D.C. police officials spent much of yesterday in meetings to coordinate a massive citywide increase in patrols after a wave of violence swept through the District during the first 24 hours of the weekend.

Unrelated shootings, which began about 11:23 p.m. Friday and continued until just past 8 p.m. Saturday, left four men dead and at least 11 people wounded, and a woman was seriously injured in a stabbing on Eaton Road in Southeast early Saturday. Two of the shootings might have occurred in Prince George's County, police said.

Although the 50 homicides in the city this year are the same as the number this time last year, city officials fear that the increase in violence might continue.

In response, about 1,200 officers were deployed throughout the city Saturday night and Sunday morning, nearly three times the norm, Police Chief Cathy L. Lanier said.

Since Saturday morning, top police officials have expanded their usual daily conference call to three calls a day to try to better manage communications between specialized units and beat officers.

"Increasing patrols and visibility is the main strategy, but we have put out a full-court press with all of the law enforcement packages and tactics and partnerships we have," Lanier said yesterday.

So far, the stepped-up police presence appears to be yielding mixed results. Two of the shootings occurred about 8 p.m. Saturday, after the boost in patrols was launched. One of those shootings occurred within a block of the 6th District police station.

Similarly, one of the homicides early Saturday morning occurred in a Northeast Washington neighborhood to which police had already directed additional personnel after seven earlier shootings there this month.

D.C. Council member Harry Thomas Jr. (D-Ward 5), whose district includes that neighborhood, attributed the shooting there to the "brazenness" of criminals rather than any police failure.

"I'm very satisfied with the police, because, at every turn, where I've asked for additional resources, they've brought them," he said.

Lanier pointed to several instances Saturday night in which uniformed police confiscated at least eight guns.

Officers apprehended individuals who were firing an assault rifle about 10:30 p.m. near the 5600 block of Georgia Avenue NW. Officers also took guns from two groups who were firing at each other in the 4200 block of Blaine Street NE about 7:30 p.m.

Although the decline in temperature and resulting drop in people outside late Saturday and early Sunday likely contributed to the lack of injuries and homicides, Lanier said, "there's no question that the presence of so many uniformed officers has been a great deterrent."

Although three of the homicides appeared to be random events, she said, police were investigating whether the homicide in Northeast, which occurred at 2:07 a.m. Saturday at Morse Street and Montello Avenue, was connected with previous shootings and rivalries in the neighborhood.

Thomas said he was urging police to investigate whether the increased violence in his ward might be connected with a large number of arrests in the same community about a year ago, particularly because several of the homicide victims were in their late 20s or early 30s rather than adolescent boys.

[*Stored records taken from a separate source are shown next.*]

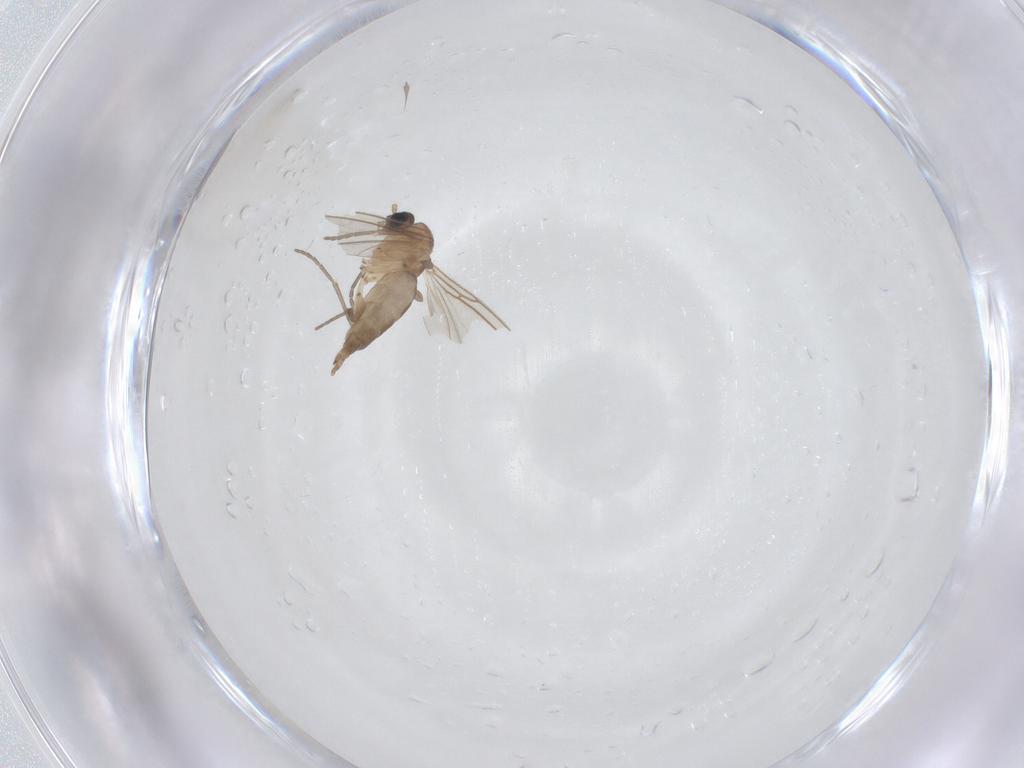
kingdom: Animalia
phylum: Arthropoda
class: Insecta
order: Diptera
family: Sciaridae
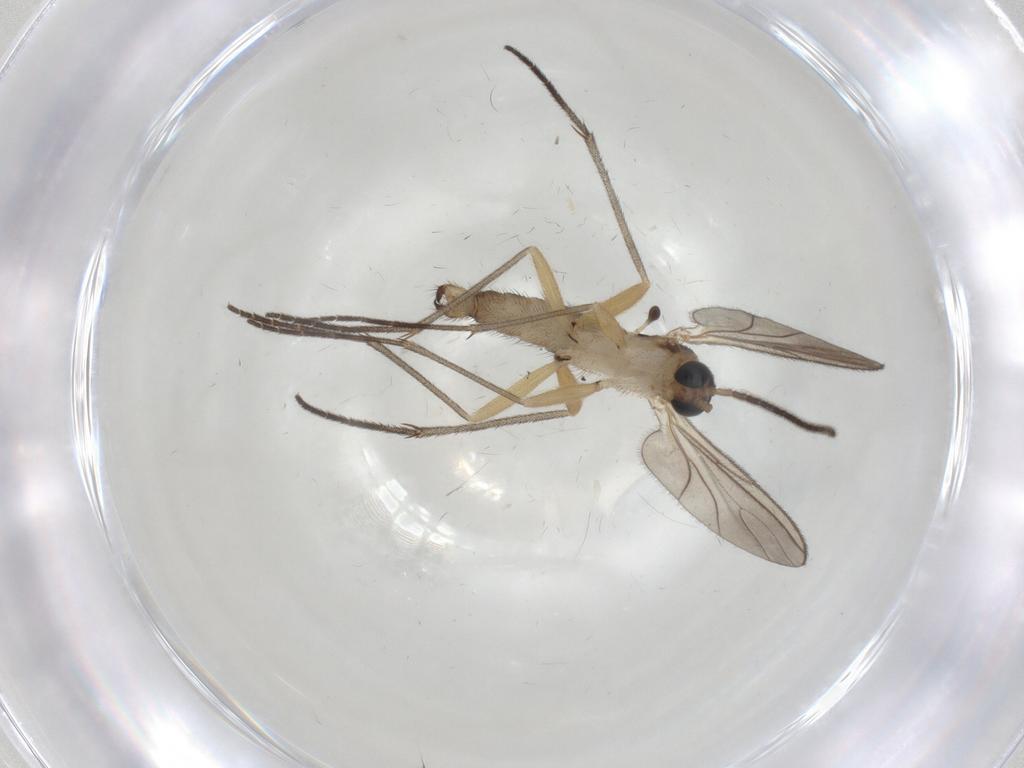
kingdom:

"Some of those people might have been released while they await trial, and there could be issues with people returning home from prison trying to regain their territories or thinking that people snitched on them. That creates rivalries, too," he said.

Thomas said he has been speaking with ministers who serve the area about how to prevent violence by mentoring residents released from prison and providing more services to youths. He and others have scheduled a community meeting for 7 tonight at Turkey Thicket Recreation Center, 1100 Michigan Ave. NE.